## AIM OF THE TASK
Please quote, word for word, the lines in the records below, from the line containing "family: Asteraceae" up to and including the line containing "family: Linaceae".

(Saved entries)
------
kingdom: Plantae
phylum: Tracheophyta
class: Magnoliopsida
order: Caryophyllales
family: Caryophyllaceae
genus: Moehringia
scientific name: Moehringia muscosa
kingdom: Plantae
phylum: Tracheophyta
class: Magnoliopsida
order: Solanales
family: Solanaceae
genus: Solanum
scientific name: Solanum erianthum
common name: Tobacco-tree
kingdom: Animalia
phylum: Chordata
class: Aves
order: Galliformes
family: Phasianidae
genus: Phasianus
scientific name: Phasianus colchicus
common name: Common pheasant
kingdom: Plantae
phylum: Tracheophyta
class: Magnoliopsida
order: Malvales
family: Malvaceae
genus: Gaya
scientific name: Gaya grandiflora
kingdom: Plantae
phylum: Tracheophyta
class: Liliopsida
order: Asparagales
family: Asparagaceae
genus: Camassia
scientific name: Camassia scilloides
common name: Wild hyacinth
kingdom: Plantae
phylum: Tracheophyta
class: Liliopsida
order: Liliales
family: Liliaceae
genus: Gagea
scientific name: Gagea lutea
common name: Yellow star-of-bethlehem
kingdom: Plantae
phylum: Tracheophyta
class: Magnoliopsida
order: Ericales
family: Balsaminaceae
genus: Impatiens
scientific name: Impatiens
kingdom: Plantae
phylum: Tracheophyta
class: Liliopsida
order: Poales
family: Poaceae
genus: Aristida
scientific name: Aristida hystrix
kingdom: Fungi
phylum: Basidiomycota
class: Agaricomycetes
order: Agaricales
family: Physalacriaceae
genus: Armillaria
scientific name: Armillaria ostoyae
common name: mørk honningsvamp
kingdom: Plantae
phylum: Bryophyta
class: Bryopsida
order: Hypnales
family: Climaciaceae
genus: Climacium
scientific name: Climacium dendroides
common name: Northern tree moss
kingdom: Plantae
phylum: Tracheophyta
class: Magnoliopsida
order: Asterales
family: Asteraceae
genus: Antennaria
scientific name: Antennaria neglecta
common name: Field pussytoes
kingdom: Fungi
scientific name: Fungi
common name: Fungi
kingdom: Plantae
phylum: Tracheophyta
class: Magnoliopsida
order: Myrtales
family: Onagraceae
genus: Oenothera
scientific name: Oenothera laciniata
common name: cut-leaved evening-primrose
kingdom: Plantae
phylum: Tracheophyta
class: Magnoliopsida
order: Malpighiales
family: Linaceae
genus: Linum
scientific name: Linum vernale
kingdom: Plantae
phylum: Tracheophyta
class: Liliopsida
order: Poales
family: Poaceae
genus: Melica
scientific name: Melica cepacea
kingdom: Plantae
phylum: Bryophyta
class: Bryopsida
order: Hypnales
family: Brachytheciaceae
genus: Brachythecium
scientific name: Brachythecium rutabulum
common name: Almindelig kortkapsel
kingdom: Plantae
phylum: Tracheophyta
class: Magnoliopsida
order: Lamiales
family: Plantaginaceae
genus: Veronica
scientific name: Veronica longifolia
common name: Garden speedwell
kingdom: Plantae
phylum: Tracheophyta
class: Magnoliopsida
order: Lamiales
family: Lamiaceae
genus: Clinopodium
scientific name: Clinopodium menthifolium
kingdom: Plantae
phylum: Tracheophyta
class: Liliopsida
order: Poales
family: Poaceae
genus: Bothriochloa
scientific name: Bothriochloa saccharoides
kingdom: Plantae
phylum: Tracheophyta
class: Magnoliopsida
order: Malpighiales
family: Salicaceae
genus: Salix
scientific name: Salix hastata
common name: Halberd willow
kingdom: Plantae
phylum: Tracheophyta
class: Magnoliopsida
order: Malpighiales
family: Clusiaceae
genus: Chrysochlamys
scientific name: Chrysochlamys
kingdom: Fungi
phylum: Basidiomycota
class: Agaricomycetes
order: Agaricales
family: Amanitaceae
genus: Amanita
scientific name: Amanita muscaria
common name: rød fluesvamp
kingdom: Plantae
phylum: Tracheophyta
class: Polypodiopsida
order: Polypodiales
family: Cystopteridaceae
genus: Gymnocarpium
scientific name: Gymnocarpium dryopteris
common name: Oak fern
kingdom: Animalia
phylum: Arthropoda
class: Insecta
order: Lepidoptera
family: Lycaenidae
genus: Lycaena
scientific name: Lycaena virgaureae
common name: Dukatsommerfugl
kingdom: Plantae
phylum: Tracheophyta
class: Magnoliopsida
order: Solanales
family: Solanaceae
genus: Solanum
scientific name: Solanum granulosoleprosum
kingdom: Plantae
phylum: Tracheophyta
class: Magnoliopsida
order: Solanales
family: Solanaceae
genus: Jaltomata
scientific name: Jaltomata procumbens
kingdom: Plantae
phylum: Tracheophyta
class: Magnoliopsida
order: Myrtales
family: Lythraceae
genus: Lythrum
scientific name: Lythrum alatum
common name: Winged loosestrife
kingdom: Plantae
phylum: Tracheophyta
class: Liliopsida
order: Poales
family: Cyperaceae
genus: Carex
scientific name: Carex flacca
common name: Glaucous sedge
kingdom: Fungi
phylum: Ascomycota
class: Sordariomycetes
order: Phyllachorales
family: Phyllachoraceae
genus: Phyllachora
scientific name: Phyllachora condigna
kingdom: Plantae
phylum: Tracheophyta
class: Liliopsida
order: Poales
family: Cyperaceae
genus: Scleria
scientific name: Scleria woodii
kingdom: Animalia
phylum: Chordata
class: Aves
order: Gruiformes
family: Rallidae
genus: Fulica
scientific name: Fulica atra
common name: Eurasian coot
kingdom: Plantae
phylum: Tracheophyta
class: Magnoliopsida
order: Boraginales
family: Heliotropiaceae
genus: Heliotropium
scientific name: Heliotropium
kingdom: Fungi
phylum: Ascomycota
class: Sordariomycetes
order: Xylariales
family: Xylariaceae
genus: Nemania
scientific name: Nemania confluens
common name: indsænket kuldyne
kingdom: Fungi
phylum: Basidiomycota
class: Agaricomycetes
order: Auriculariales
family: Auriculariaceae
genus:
------
## RESULT
family: Asteraceae
genus: Antennaria
scientific name: Antennaria neglecta
common name: Field pussytoes
kingdom: Fungi
scientific name: Fungi
common name: Fungi
kingdom: Plantae
phylum: Tracheophyta
class: Magnoliopsida
order: Myrtales
family: Onagraceae
genus: Oenothera
scientific name: Oenothera laciniata
common name: cut-leaved evening-primrose
kingdom: Plantae
phylum: Tracheophyta
class: Magnoliopsida
order: Malpighiales
family: Linaceae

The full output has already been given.